Après presque quatre décennies de culte du secret, Glencore devra désormais s’habituer à la publication de rapports financiers trimestriels et à la transparence exigée des sociétés cotées. Professeur à la faculté des Hautes Etudes commerciales de l’Université de Lausanne, Guido Palazzo s’exprime sur les conséquences de cette introduction en Bourse.
Qu’est-ce que l’introduction en Bourse va changer en termes de transparence pour Glencore, qui ne communique habituellement rien sur ses activités?
Glencore est la cible d’organisations non gouvernementales depuis longtemps, mais la société n’a pas pour autant modifié ses habitudes en matière de communication avec l’extérieur. Avec cette introduction en Bourse, la pression de légitimation de ses activités va forcément augmenter.
Concrètement, à quoi peut-on s’attendre?
Les règles de la Bourse obligeront Glencore à publier des rapports financiers de manière régulière. A cela s’ajoute la demande de rapports sociétaux, qui ne sont pas une obligation mais qui sont de plus en plus répandus.
Les fonds d’investissement responsables ont de plus en plus de pouvoir; les grands concurrents actifs dans l’extraction minière, comme Rio Tinto ou Anglo American, publient des rapports de ce type. Si Glencore renonce à produire des rapports sur l’impact sociétal de ses activités, l’entreprise sera fortement mise sous pression.
Donc on peut s’attendre à ce que les fonds d’investissement responsables ou les organisations de défense des actionnaires en Suisse mettent Glencore sous le feu des projecteurs, comme ils le font aujourd’hui avec Nestlé ou Novartis?
Absolument. Les activités de Glencore seront sans doute médiatisées à une vitesse fulgurante. Contrairement à l’industrie du café et du cacao, l’industrie minière connaît des mouvements de protestation dans les pays d’extraction, avec des manifestations régulières liées aux problèmes sociaux ou environnementaux.
Depuis longtemps, elle est scrutée attentivement par des ONG comme Human Rights Watch, qui n’ont pas besoin d’une assemblée générale des actionnaires pour se faire entendre. Mais, en Suisse, on entend peu parler de ces problèmes.

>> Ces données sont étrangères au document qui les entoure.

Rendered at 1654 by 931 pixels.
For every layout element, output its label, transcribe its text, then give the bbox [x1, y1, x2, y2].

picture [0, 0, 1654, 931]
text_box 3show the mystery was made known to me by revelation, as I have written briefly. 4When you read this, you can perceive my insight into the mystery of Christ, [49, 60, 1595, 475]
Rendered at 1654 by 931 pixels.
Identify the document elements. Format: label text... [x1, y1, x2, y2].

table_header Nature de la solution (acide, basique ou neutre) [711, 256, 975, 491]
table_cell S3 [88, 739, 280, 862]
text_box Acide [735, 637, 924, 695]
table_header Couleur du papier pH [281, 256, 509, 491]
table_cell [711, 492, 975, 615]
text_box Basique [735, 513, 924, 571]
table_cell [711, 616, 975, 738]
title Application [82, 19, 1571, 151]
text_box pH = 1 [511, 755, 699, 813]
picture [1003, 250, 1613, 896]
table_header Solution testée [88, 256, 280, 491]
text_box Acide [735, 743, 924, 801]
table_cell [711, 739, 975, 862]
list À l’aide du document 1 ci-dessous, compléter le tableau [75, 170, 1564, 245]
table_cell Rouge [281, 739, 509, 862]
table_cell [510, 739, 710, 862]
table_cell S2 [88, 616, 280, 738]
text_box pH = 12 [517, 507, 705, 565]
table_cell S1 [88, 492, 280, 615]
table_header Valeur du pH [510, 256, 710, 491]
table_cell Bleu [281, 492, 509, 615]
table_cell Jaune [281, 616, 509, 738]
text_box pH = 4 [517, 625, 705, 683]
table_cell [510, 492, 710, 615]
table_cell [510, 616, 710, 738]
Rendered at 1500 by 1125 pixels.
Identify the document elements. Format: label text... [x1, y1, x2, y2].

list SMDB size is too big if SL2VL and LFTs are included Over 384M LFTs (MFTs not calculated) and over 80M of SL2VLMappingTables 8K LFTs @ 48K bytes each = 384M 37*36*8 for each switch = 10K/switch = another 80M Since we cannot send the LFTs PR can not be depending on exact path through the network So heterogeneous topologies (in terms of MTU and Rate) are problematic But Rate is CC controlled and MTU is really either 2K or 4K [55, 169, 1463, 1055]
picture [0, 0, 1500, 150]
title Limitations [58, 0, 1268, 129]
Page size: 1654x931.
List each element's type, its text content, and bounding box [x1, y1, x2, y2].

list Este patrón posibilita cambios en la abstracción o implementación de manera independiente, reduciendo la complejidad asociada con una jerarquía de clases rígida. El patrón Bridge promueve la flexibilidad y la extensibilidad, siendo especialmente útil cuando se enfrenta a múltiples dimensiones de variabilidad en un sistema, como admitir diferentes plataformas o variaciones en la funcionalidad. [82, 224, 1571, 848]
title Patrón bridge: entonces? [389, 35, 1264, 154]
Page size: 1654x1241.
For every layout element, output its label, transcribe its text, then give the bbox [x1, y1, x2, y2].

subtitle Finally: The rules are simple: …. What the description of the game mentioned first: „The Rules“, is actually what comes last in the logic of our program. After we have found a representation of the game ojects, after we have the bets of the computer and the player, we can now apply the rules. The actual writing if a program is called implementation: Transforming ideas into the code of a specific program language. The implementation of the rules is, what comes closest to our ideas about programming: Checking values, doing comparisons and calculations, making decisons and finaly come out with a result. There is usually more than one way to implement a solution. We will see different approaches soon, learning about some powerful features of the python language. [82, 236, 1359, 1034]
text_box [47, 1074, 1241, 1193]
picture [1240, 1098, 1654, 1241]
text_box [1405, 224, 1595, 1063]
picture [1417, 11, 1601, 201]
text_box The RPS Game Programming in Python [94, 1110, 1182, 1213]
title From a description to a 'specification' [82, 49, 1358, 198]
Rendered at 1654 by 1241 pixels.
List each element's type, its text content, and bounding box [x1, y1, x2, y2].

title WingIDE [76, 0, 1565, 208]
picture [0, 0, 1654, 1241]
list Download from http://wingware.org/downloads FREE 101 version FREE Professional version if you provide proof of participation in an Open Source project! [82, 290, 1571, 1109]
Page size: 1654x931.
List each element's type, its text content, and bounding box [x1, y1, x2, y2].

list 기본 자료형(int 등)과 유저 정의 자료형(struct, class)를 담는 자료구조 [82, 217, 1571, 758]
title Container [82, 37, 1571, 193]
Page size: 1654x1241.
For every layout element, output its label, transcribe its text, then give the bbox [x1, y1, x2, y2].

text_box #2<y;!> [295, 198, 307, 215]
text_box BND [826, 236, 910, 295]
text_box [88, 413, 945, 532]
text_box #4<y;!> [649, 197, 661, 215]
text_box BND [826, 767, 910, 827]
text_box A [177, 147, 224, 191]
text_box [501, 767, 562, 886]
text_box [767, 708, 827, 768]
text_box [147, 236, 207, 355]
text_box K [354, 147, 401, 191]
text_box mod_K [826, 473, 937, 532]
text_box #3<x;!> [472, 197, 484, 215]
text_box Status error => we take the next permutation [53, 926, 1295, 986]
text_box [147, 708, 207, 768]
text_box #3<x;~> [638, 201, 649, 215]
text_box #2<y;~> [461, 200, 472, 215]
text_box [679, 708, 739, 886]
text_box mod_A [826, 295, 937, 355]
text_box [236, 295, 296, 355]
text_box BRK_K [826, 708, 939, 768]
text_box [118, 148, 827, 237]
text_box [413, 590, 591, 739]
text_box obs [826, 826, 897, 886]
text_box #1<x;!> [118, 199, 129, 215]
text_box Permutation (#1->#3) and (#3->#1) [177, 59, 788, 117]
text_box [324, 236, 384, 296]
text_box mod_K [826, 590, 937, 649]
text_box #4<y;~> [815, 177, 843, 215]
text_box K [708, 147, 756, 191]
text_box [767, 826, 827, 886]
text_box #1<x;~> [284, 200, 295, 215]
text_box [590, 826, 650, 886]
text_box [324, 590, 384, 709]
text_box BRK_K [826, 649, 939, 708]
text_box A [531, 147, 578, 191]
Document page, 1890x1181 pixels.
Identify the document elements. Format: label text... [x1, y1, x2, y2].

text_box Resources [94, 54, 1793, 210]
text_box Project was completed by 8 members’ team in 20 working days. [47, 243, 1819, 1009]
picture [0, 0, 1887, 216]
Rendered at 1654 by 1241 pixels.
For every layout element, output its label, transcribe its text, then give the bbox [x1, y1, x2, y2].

Quels sont les principaux problèmes que vous observez chez des sociétés actives dans les matières premières?
Il y a les problèmes liés aux conditions de travail des ouvriers, ainsi que les effets de l’extraction sur l’environnement. Par ailleurs, ces sociétés sont souvent impliquées dans des conflits armés locaux. C’est le cas notamment avec le coltan au Congo, le pétrole au Nigeria et l’extraction de diamants en Angola au moment de la guerre civile.
HEC Lausanne se profile
Professeur à la faculté des HEC de l’Université de Lausanne, il enseigne l’éthique des affaires et analyse les pratiques des entreprises en matière de responsabilité sociale.
A l’occasion de son centenaire, la faculté des HEC de l’Université de Lausanne annonce la création d’un «Institut de l’économie et du management responsables», qui devrait ouvrir ses portes à la rentrée de septembre prochain. Des professeurs et des chercheurs animeront notamment des ateliers de formation continue en collaboration avec des entreprises partenaires.